▶ _Given records_:
○ ○ ○ ○ ○ ○ ○

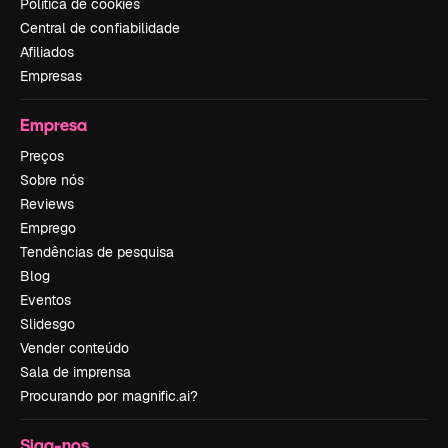
Política de cookies
Central de confiabilidade
Afiliados
Empresas
Empresa
Preços
Sobre nós
Reviews
Emprego
Tendências de pesquisa
Blog
Eventos
Slidesgo
Vender conteúdo
Sala de imprensa
Procurando por magnific.ai?
Siga-nos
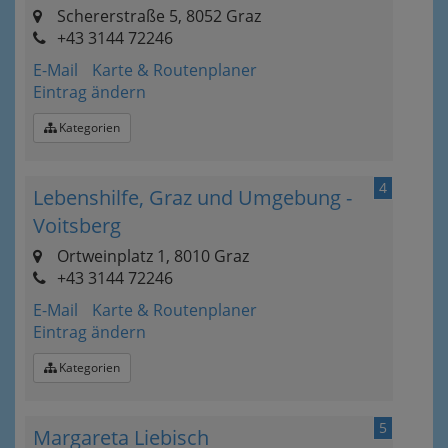
Schererstraße 5, 8052 Graz
+43 3144 72246
E-Mail
Karte & Routenplaner
Eintrag ändern
Kategorien
4
Lebenshilfe, Graz und Umgebung -
Voitsberg
Ortweinplatz 1, 8010 Graz
+43 3144 72246
E-Mail
Karte & Routenplaner
Eintrag ändern
Kategorien
5
Margareta Liebisch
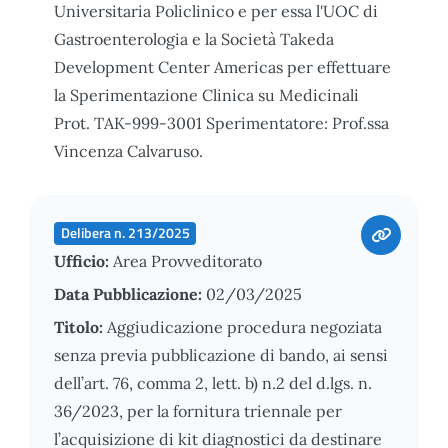
Universitaria Policlinico e per essa l'UOC di
Gastroenterologia e la Società Takeda
Development Center Americas per effettuare
la Sperimentazione Clinica su Medicinali
Prot. TAK-999-3001 Sperimentatore: Prof.ssa
Vincenza Calvaruso.
Delibera n. 213/2025
Ufficio:
Area Provveditorato
Data Pubblicazione:
02/03/2025
Titolo:
Aggiudicazione procedura negoziata
senza previa pubblicazione di bando, ai sensi
dell’art. 76, comma 2, lett. b) n.2 del d.lgs. n.
36/2023, per la fornitura triennale per
l’acquisizione di kit diagnostici da destinare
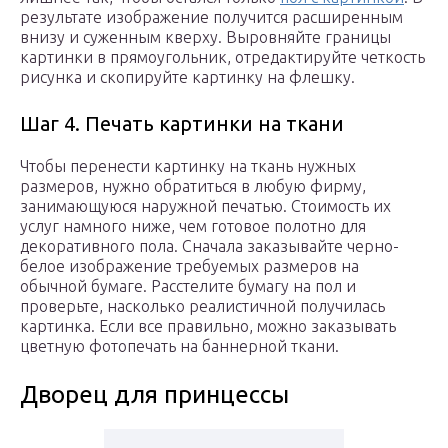
результате изображение получится расширенным
внизу и суженным кверху. Выровняйте границы
картинки в прямоугольник, отредактируйте четкость
рисунка и скопируйте картинку на флешку.
Шаг 4. Печать картинки на ткани
Чтобы перенести картинку на ткань нужных
размеров, нужно обратиться в любую фирму,
занимающуюся наружной печатью. Стоимость их
услуг намного ниже, чем готовое полотно для
декоративного пола. Сначала заказывайте черно-
белое изображение требуемых размеров на
обычной бумаге. Расстелите бумагу на пол и
проверьте, насколько реалистичной получилась
картинка. Если все правильно, можно заказывать
цветную фотопечать на баннерной ткани.
Дворец для принцессы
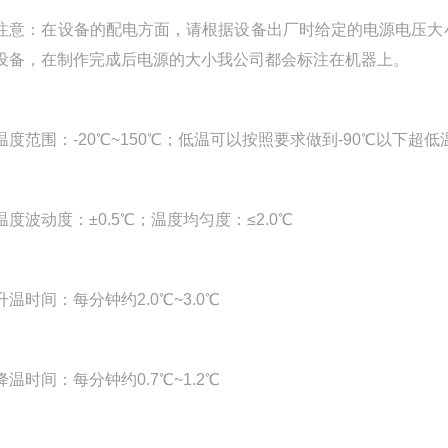
：在设备的配电方面，请根据设备出厂时给定的电源电压大小
设备，在制作完成后电源的大小我公司都会标注在机器上。
范围：-20℃~150℃；低温可以按照要求做到-90℃以下超低
波动度：±0.5℃；温度均匀度：≤2.0℃
时间：每分钟约2.0℃~3.0℃
时间：每分钟约0.7℃~1.2℃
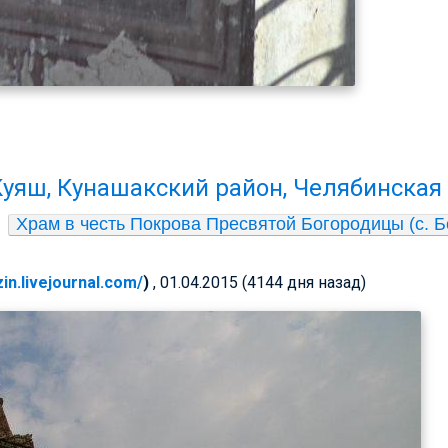
уяш, Кунашакский район, Челябинская
Храм в честь Покрова Пресвятой Богородицы (с. 
zin.livejournal.com/
)
, 01.04.2015 (4144 дня назад)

○ ○ ○ ○ ○ ○ ○

▶ _What needs to be done_: Reprint all the data above verbatim, excluding pictures.

▶ _Task answer_:
Política de cookies
Central de confiabilidade
Afiliados
Empresas
Empresa
Preços
Sobre nós
Reviews
Emprego
Tendências de pesquisa
Blog
Eventos
Slidesgo
Vender conteúdo
Sala de imprensa
Procurando por magnific.ai?
Siga-nos
Schererstraße 5, 8052 Graz
+43 3144 72246
E-Mail
Karte & Routenplaner
Eintrag ändern
Kategorien
4
Lebenshilfe, Graz und Umgebung -
Voitsberg
Ortweinplatz 1, 8010 Graz
+43 3144 72246
E-Mail
Karte & Routenplaner
Eintrag ändern
Kategorien
5
Margareta Liebisch
Universitaria Policlinico e per essa l'UOC di
Gastroenterologia e la Società Takeda
Development Center Americas per effettuare
la Sperimentazione Clinica su Medicinali
Prot. TAK-999-3001 Sperimentatore: Prof.ssa
Vincenza Calvaruso.
Delibera n. 213/2025
Ufficio:
Area Provveditorato
Data Pubblicazione:
02/03/2025
Titolo:
Aggiudicazione procedura negoziata
senza previa pubblicazione di bando, ai sensi
dell’art. 76, comma 2, lett. b) n.2 del d.lgs. n.
36/2023, per la fornitura triennale per
l’acquisizione di kit diagnostici da destinare
результате изображение получится расширенным
внизу и суженным кверху. Выровняйте границы
картинки в прямоугольник, отредактируйте четкость
рисунка и скопируйте картинку на флешку.
Шаг 4. Печать картинки на ткани
Чтобы перенести картинку на ткань нужных
размеров, нужно обратиться в любую фирму,
занимающуюся наружной печатью. Стоимость их
услуг намного ниже, чем готовое полотно для
декоративного пола. Сначала заказывайте черно-
белое изображение требуемых размеров на
обычной бумаге. Расстелите бумагу на пол и
проверьте, насколько реалистичной получилась
картинка. Если все правильно, можно заказывать
цветную фотопечать на баннерной ткани.
Дворец для принцессы
：在设备的配电方面，请根据设备出厂时给定的电源电压大小
设备，在制作完成后电源的大小我公司都会标注在机器上。
范围：-20℃~150℃；低温可以按照要求做到-90℃以下超低
波动度：±0.5℃；温度均匀度：≤2.0℃
时间：每分钟约2.0℃~3.0℃
时间：每分钟约0.7℃~1.2℃
уяш, Кунашакский район, Челябинская
Храм в честь Покрова Пресвятой Богородицы (с. 
zin.livejournal.com/
)
, 01.04.2015 (4144 дня назад)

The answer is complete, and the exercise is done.